In Long Tones Ago (5), I follow Devi’s lead as she captures tones from the ether. This Marriage (18) is our favorite song to do together: in the moment of performance, the boundary between life-love and art-love shimmers, then evaporates.

Terry Riley

Terry came into my sights slowly, first as the perpetrator of In C, then as a minimalist composer, as a disciple of Pandit Pran Nath, a guru-bai, a mentor, and a big brother. As with a big brother, our jousting is serious and trusting; he never fails to illuminate me, and I think he’s a walking saint. The best thing about his music, in a large pasture of best things, is the way it keeps changing and integrating with its own history. He uses always the structures of the minimalism he is credited with founding, but he has gone far beyond anything that could be called minimalism into a nameless category of constant uncovering.

One morning after an overnight stay of the Rileys at the Mathieus, (Terry and wife Anne in the guestroom, twenty-year-old son Gyan in the music studio up the hill), Terry and I decided to wake the slumbering Gyan with a little surreptitious piano duet. Softly at first, as if to emerge from Gyan’s early-light dreams, we played on the Steinway, interlocking our hands so: Terry’s left, then my left, then Terry’s right, then my right, with much switching and frond-like waving about. Gyan woke up smiling, and Terry and I thought to play some concerts of such music, and record some duets. Such interlocking of hands produced Moonshine Oracle (1) and Felt Up (8) — named for the cloth used to damp the strings.
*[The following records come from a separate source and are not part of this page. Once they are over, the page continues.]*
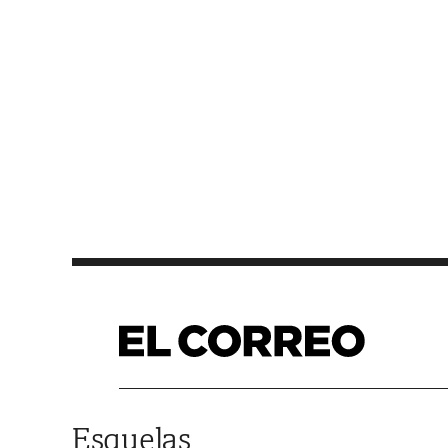
Saltar al contenido
Esquelas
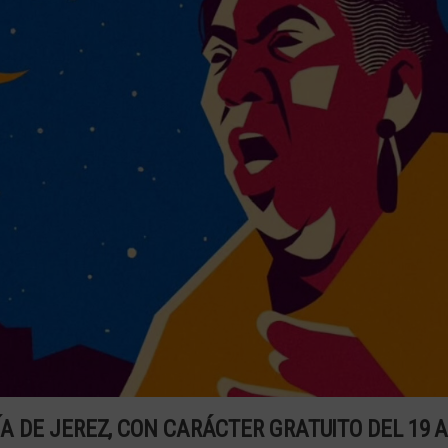
ÍA DE JEREZ, CON CARÁCTER GRATUITO DEL 19 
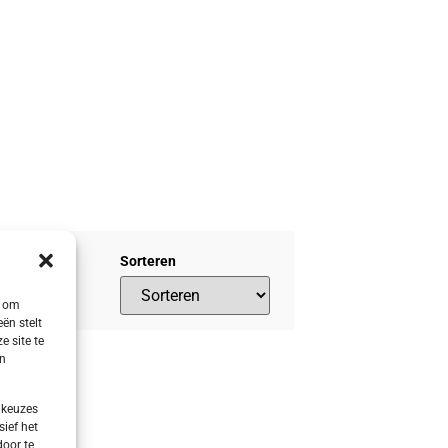
Sorteren
s om
ën stelt
e site te
en
 keuzes
sief het
door te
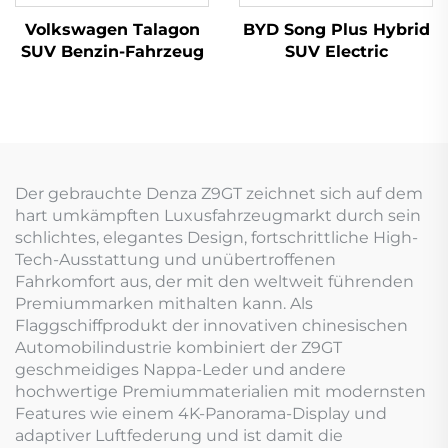
Volkswagen Talagon
BYD Song Plus Hybrid
SUV Benzin-Fahrzeug
SUV Electric
Der gebrauchte Denza Z9GT zeichnet sich auf dem
hart umkämpften Luxusfahrzeugmarkt durch sein
schlichtes, elegantes Design, fortschrittliche High-
Tech-Ausstattung und unübertroffenen
Fahrkomfort aus, der mit den weltweit führenden
Premiummarken mithalten kann. Als
Flaggschiffprodukt der innovativen chinesischen
Automobilindustrie kombiniert der Z9GT
geschmeidiges Nappa-Leder und andere
hochwertige Premiummaterialien mit modernsten
Features wie einem 4K-Panorama-Display und
adaptiver Luftfederung und ist damit die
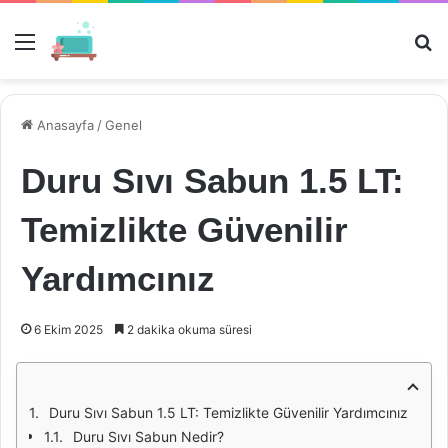
Menü
Ar
Anasayfa
/
Genel
Duru Sıvı Sabun 1.5 LT:
Temizlikte Güvenilir
Yardımcınız
6 Ekim 2025
2 dakika okuma süresi
Duru Sıvı Sabun 1.5 LT: Temizlikte Güvenilir Yardımcınız
Duru Sıvı Sabun Nedir?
For Scherzoid (14), Terry plays inside the piano with percussion mallets. In Guru-ji’s Procession (17), I pluck the strings, and Terry plays the damped piano; later I overdubbed an undamped keyboard part.
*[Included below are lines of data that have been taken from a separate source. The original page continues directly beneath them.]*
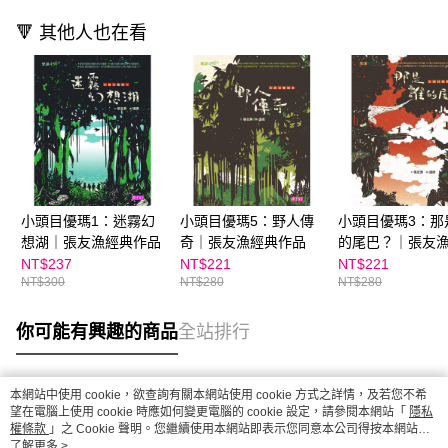
🔻 其他人也在看
小頭目優瑪1：迷霧幻
小頭目優瑪5：野人傳
小頭目優瑪3：那
想湖｜張友漁經典作品
奇｜張友漁經典作品
的尾巴？｜張友
作品
NT$237
NT$221
NT$221
NT$300
NT$280
NT$280
你可能有興趣的商品
全站排行
本網站中使用 cookie，欲查詢有關本網站使用 cookie 方式之詳情，及若您不希
熱門標籤
望在電腦上使用 cookie 時應如何變更電腦的 cookie 設定，請參閱本網站「
隱私
權條款
」之 Cookie 聲明。您繼續使用本網站即表示您同意本公司得按本網站使
用條款之 Cookie 聲明使用 cookie。
了解更多 >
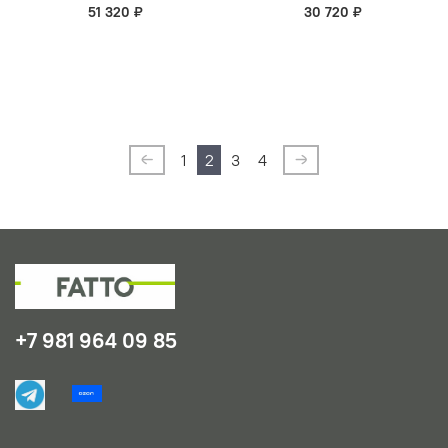
51 320 ₽
30 720 ₽
1
2
3
4
+7 981 964 09 85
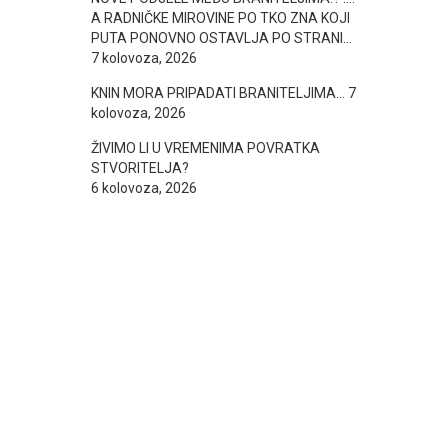
A RADNIČKE MIROVINE PO TKO ZNA KOJI
PUTA PONOVNO OSTAVLJA PO STRANI…
7 kolovoza, 2026
KNIN MORA PRIPADATI BRANITELJIMA…
7
kolovoza, 2026
ŽIVIMO LI U VREMENIMA POVRATKA
STVORITELJA?
6 kolovoza, 2026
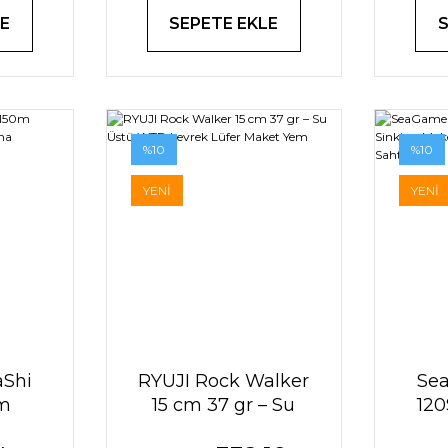
E
SEPETE EKLE
%10
%10
YENİ
YENİ
Shi
RYUJI Rock Walker
Sea
0m
15 cm 37 gr – Su
120
on
Üstü WTD Levrek
Sink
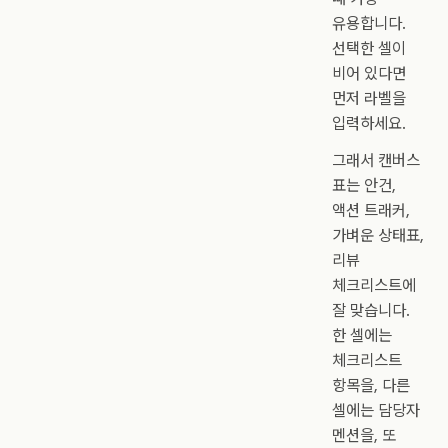
유용합니다.
선택한 셀이
비어 있다면
먼저 라벨을
입력하세요.
그래서 캔버스
표는 안건,
액션 트래커,
가벼운 상태표,
리뷰
체크리스트에
잘 맞습니다.
한 셀에는
체크리스트
항목을, 다른
셀에는 담당자
멘션을, 또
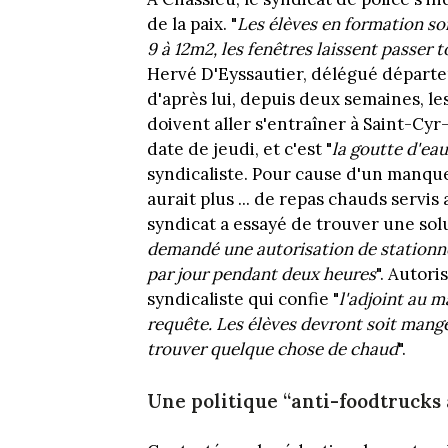
de la paix. "
Les élèves en formation so
9 à 12m2, les fenêtres laissent passer 
Hervé D'Eyssautier, délégué départe
d'après lui, depuis deux semaines, les
doivent aller s'entraîner à Saint-Cyr
date de jeudi, et c'est "
la goutte d'eau
syndicaliste. Pour cause d'un manque 
aurait plus ... de repas chauds servis 
syndicat a essayé de trouver une solu
demandé une autorisation de stationner
par jour pendant deux heures
". Autori
syndicaliste qui confie "
l'adjoint au 
requête. Les élèves devront soit manger
trouver quelque chose de chaud
".
Une politique “anti-foodtrucks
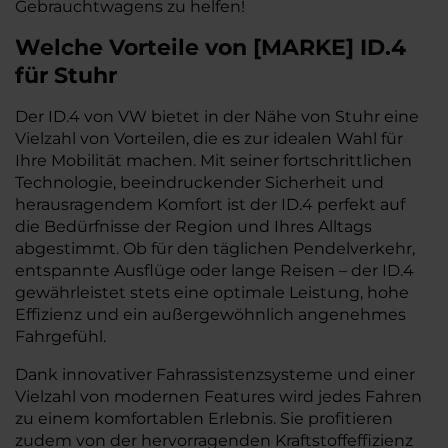
Gebrauchtwagens zu helfen!
Welche Vorteile
von
[
MARKE
]
ID.4
für Stuhr
Der ID.4 von VW bietet in der Nähe von Stuhr eine
Vielzahl von Vorteilen, die es zur idealen Wahl für
Ihre Mobilität machen. Mit seiner fortschrittlichen
Technologie, beeindruckender Sicherheit und
herausragendem Komfort ist der ID.4 perfekt auf
die Bedürfnisse der Region und Ihres Alltags
abgestimmt. Ob für den täglichen Pendelverkehr,
entspannte Ausflüge oder lange Reisen – der ID.4
gewährleistet stets eine optimale Leistung, hohe
Effizienz und ein außergewöhnlich angenehmes
Fahrgefühl.
Dank innovativer Fahrassistenzsysteme und einer
Vielzahl von modernen Features wird jedes Fahren
zu einem komfortablen Erlebnis. Sie profitieren
zudem von der hervorragenden Kraftstoffeffizienz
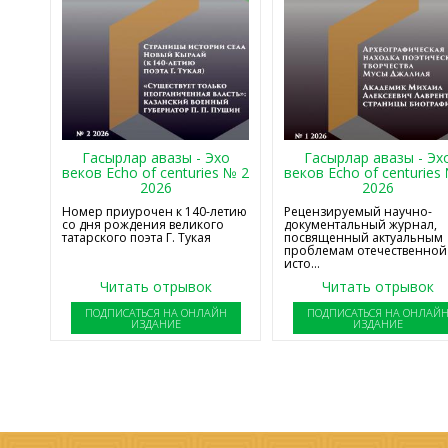
Гасырлар авазы - Эхо
Гасырлар авазы - Эх
веков Echo of centuries № 2
веков Echo of centuries
2026
2026
Номер приурочен к 140-летию
Рецензируемый научно-
со дня рождения великого
документальный журнал,
татарского поэта Г. Тукая
посвященный актуальным
проблемам отечественной
исто...
Читать отрывок
Читать отрывок
ПОДПИСАТЬСЯ НА ОНЛАЙН
ПОДПИСАТЬСЯ НА ОНЛАЙ
ИЗДАНИЕ
ИЗДАНИЕ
The Russet-backed Thrushes Who Live by the Creek

In the early 80s, Devi and I began to notice, around early April, the arrival of a silvery sound along the creek bordering our land. It was birdsong unlike any we’d ever heard: ascending, striated spirals, rapid and increasingly complex until they slip beyond human hearing, sending a supersonic ripple through the inner ear. I suspected the songs had tonal content, but in real-time I couldn’t be sure — they were too fast and too high. In 1986, I asked my longtime friend and sound engineer Joe Hoffmann to help me record some choice examples. When we slowed the tapes down to one-quarter speed (four times longer and two octaves lower), not only were my suspicions confirmed, I was astonished to hear birdsong of such raga-like organization and musicality. The beginning of the song, outlining the overtones of the bird’s anatomy, sounds nearly like a North Indian flute, rising and falling in swoops. Then, in an amazing moment, the bird’s syrinx splits, and the dizzying ascent is completed in a flourish of parallel sixths. To make Slow Motion Thrush (16), I chose about a dozen calls from various birds, spliced a sequence together, transcribed it all into music notation (replete with a cow playing tuba) and added my piano part. Devi and I have now had over twenty seasons of deep listening to the little community of thrushes that arrives each spring; we even think we can recognize certain virtuosi from the year before. The thrushes’ songs, subtly changing over the years, are a silver thread woven through our lives, and have become a sonic bond with the place we live.